What you need to do → Copy only the lines from the one with "hfov_deg: 38.2" through the end of the records, exactly as they stand. No pictures belong in the copy.

Photos with camera intrinsics:
------------

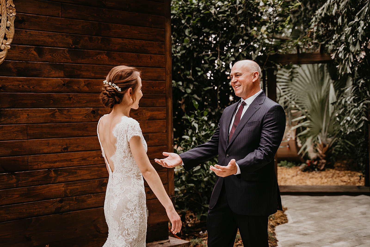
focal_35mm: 52
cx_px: 185
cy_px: 124
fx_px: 534
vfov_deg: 26.0
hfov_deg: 38.2
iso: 400
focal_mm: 52
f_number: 2.8
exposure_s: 1/640
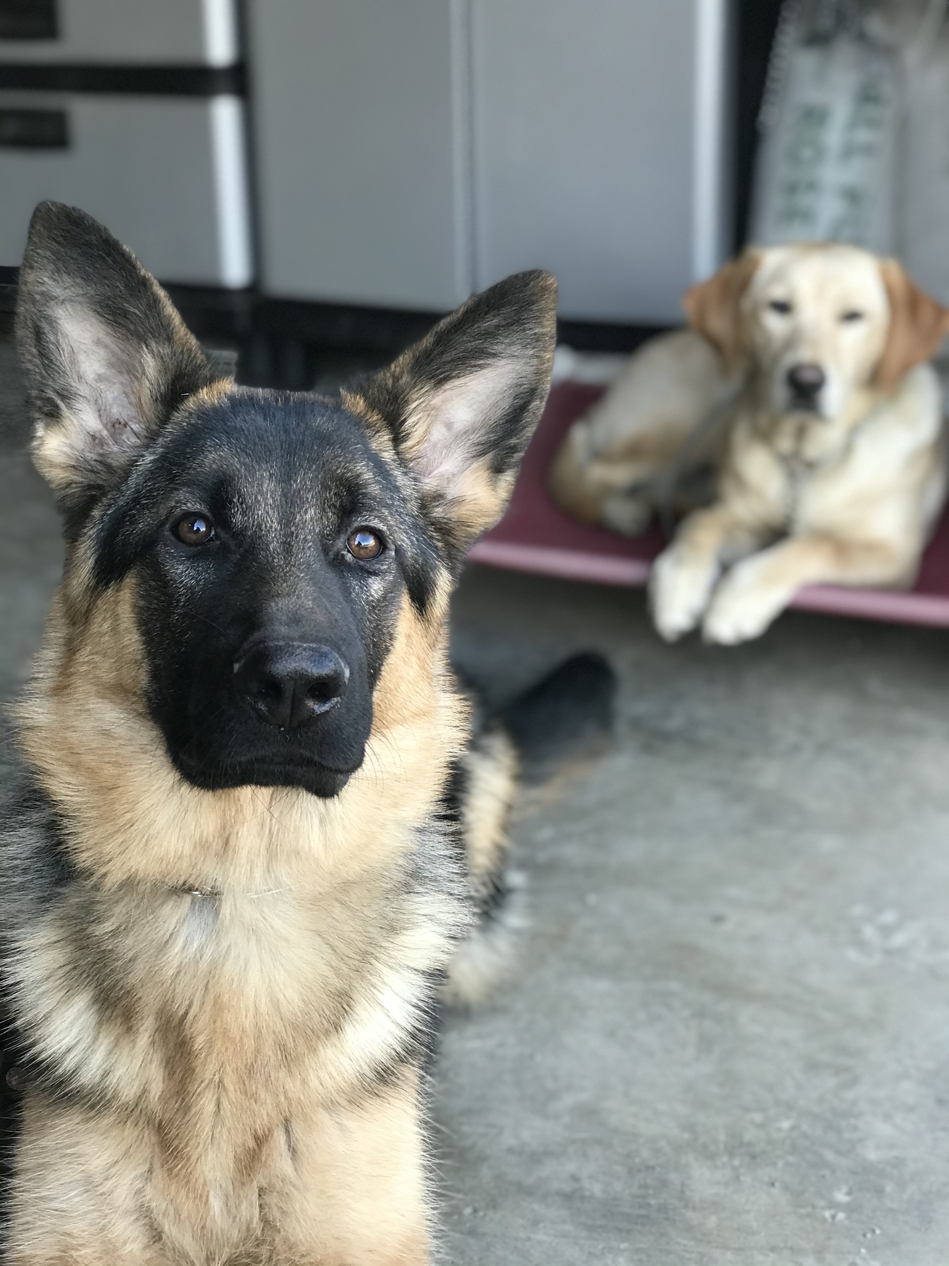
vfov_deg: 33.8
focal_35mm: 57
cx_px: 474
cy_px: 633
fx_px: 2084
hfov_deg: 25.7
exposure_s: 1/60
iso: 50
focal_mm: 6.6
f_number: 2.8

------------

Exercise solution →
hfov_deg: 38.2
iso: 400
focal_mm: 52
f_number: 2.8
exposure_s: 1/640
vfov_deg: 33.8
focal_35mm: 57
cx_px: 474
cy_px: 633
fx_px: 2084
hfov_deg: 25.7
exposure_s: 1/60
iso: 50
focal_mm: 6.6
f_number: 2.8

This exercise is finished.